The central thesis of this study is that in the logic and aesthetics of a republican baroque the existing world is the result of a moment in which for a split second two or more realities are equally real and after which only a singular one becomes actualized. This is what explains the republican baroque’s peculiar, specific vibrancy. The multiplicity of worlds is not a quantitative matter here, as if they are all illusory mirror images of one world. Rather, it is a qualitative one. It is on the level of theatrical events that actors from all walks of life will try to understand what the dramatic historical moment has brought, or they will try frame these events theatrically, hoping to steer history in one direction or another.

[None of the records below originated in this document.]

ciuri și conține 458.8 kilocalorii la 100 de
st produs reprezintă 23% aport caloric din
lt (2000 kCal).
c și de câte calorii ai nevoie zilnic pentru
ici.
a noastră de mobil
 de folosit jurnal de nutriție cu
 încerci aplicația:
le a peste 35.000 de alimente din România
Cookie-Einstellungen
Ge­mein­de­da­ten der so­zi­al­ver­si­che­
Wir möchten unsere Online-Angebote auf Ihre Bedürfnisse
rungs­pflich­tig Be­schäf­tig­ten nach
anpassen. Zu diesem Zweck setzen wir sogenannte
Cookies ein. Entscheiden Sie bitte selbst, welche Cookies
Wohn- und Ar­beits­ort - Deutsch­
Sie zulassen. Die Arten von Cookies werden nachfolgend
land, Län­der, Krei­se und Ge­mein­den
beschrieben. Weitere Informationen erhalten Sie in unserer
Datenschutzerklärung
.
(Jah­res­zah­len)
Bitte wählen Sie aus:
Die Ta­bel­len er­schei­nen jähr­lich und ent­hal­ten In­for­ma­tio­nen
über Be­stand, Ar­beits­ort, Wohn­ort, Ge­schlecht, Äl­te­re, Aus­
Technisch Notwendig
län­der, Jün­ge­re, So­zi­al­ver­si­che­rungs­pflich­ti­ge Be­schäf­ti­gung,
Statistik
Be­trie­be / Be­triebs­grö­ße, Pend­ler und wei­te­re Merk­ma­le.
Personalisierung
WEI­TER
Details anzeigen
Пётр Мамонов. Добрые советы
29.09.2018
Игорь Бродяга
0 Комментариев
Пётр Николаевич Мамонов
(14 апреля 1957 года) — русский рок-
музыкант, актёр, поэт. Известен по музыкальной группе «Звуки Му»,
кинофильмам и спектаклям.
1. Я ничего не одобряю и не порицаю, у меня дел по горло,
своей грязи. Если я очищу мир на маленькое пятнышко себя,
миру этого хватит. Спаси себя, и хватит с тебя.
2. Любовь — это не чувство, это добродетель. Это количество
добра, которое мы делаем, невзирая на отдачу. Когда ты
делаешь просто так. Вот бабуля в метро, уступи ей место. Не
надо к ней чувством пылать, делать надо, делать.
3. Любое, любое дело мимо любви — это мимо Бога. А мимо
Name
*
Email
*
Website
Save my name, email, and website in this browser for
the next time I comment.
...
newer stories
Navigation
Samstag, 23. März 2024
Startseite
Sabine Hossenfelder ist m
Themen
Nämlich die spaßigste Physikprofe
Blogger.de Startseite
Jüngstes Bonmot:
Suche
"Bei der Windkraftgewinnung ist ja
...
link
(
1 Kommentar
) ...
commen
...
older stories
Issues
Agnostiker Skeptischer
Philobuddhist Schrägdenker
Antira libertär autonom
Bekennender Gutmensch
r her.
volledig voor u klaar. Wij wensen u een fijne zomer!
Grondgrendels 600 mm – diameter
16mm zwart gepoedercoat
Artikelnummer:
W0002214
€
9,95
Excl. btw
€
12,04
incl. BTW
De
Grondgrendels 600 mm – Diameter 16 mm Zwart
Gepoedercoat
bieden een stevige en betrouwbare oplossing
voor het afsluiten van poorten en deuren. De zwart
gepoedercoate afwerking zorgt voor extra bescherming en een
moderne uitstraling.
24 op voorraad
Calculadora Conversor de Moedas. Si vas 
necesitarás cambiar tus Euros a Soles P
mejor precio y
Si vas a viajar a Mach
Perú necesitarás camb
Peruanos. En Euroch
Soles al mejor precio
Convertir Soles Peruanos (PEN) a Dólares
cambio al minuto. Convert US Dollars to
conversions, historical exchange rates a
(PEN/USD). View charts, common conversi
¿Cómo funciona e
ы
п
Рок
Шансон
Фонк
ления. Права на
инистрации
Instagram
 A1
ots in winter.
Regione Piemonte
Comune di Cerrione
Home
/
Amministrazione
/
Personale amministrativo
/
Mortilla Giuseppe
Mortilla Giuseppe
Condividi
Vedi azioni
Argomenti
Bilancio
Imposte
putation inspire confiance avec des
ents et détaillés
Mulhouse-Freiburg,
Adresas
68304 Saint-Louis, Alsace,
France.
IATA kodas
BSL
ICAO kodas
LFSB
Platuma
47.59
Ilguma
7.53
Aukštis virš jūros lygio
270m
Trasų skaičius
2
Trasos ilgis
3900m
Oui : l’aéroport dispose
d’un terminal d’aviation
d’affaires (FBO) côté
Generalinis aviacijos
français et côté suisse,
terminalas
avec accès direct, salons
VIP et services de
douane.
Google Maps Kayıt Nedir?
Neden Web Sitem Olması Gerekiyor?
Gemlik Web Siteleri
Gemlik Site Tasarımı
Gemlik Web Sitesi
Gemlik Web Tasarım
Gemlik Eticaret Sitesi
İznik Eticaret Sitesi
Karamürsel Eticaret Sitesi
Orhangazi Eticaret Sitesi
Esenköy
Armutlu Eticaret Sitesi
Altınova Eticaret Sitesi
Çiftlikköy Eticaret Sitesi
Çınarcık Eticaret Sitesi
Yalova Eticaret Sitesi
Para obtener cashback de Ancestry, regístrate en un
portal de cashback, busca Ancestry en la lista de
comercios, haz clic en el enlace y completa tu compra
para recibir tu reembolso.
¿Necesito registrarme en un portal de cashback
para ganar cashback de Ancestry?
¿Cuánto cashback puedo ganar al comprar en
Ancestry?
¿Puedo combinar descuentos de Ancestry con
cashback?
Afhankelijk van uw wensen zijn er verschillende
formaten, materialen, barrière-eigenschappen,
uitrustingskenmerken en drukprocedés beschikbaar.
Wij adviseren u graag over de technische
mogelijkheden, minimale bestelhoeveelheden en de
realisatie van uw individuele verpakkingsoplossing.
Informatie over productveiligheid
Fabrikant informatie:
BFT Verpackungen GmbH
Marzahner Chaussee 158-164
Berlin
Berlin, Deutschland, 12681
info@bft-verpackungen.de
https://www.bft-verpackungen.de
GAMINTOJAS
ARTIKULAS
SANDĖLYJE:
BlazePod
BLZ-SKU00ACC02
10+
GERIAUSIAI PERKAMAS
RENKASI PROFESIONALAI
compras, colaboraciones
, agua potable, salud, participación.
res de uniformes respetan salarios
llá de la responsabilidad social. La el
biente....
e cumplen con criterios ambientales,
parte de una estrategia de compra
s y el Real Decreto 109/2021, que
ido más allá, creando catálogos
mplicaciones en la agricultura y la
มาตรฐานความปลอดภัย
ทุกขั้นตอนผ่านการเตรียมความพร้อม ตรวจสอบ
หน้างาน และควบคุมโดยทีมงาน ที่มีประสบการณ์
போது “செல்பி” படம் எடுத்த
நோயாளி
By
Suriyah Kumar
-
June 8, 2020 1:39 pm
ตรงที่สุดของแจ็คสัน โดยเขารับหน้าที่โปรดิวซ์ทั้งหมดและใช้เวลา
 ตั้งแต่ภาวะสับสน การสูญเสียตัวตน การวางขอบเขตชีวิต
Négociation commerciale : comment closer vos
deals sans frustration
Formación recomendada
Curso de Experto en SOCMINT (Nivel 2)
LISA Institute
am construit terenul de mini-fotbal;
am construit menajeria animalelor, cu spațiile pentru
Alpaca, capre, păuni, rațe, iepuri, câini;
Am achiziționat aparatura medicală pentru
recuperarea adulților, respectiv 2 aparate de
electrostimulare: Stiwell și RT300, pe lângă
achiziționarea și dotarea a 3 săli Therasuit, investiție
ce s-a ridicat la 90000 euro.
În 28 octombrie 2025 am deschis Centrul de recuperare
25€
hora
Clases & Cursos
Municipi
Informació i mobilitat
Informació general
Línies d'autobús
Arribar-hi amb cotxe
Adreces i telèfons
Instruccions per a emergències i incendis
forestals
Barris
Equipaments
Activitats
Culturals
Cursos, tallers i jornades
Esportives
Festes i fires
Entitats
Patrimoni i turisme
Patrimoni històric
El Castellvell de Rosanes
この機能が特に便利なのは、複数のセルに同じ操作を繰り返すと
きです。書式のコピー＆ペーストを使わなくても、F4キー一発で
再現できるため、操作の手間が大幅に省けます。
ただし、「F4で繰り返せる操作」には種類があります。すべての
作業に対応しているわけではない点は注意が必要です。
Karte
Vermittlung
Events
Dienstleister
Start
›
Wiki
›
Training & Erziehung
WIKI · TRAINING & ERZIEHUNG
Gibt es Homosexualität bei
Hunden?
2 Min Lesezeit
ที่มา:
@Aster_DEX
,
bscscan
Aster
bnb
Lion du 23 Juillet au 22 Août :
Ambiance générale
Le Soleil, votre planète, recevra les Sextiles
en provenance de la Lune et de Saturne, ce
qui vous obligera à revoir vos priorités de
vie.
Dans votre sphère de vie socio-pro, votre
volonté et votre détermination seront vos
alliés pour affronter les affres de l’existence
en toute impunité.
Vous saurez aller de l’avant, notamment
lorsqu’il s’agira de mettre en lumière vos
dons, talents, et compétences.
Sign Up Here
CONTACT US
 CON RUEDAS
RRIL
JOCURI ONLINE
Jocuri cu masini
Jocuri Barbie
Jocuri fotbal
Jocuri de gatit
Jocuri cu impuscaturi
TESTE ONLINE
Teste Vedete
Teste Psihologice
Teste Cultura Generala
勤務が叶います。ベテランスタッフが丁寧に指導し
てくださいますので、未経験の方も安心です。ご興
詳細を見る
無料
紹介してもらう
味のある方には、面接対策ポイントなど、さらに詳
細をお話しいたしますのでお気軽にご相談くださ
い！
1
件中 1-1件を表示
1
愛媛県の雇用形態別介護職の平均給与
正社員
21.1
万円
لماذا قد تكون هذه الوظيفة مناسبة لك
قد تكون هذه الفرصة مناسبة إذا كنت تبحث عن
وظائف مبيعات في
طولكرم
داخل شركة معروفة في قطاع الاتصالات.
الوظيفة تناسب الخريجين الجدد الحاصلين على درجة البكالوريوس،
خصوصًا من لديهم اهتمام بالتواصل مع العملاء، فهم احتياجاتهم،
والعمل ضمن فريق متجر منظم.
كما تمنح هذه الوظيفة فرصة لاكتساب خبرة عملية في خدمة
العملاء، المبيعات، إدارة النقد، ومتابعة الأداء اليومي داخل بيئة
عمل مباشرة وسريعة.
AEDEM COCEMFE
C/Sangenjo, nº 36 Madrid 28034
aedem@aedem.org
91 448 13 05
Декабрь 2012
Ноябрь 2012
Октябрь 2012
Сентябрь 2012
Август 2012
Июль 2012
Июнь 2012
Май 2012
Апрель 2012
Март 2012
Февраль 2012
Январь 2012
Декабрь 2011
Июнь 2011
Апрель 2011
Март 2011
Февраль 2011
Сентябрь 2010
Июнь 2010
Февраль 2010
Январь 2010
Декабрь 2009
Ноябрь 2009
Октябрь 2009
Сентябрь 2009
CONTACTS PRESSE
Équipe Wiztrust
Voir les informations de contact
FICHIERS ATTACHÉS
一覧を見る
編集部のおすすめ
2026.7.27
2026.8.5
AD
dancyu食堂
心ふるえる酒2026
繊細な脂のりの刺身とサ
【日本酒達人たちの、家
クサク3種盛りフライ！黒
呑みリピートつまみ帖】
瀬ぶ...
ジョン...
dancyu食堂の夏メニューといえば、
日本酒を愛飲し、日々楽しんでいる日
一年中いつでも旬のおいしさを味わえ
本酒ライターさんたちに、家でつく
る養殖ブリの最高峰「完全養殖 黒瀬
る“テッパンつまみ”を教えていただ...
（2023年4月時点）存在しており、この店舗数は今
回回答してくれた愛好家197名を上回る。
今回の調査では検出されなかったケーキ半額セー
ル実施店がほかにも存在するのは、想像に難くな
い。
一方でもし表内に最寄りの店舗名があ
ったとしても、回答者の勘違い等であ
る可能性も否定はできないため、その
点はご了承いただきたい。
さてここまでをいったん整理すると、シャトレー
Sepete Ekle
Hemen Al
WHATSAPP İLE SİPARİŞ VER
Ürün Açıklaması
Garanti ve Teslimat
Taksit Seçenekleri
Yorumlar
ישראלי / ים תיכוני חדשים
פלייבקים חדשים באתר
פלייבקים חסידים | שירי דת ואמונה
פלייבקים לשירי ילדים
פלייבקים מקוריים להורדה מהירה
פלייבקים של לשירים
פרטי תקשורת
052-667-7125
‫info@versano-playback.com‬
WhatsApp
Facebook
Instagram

The Republic, in becoming active, stumbled into a world that it helped to make at the same time. It fused an awareness that the world could be made artificially with an awareness that the contingency of history was not fortunate or accidental, but, politically speaking, foundational. Its very contingency entailed freedom. As for freedom, the daily reality throughout the Republic, or in its hub Amsterdam, could well be described as a matter of what art theorists called misto at the time: a mixture of styles (not to be confused with tolerance), defined by some as a ‘Tower of Babel’, that resulted in a baroque atmosphere. Still, being a republic politically speaking, the Republic also became an imperial power, and with this came all the fascinations and horrors of the pre-colonial era. Here the Republic committed what according to its own logic can only be described as a major political crime: the development of slavery.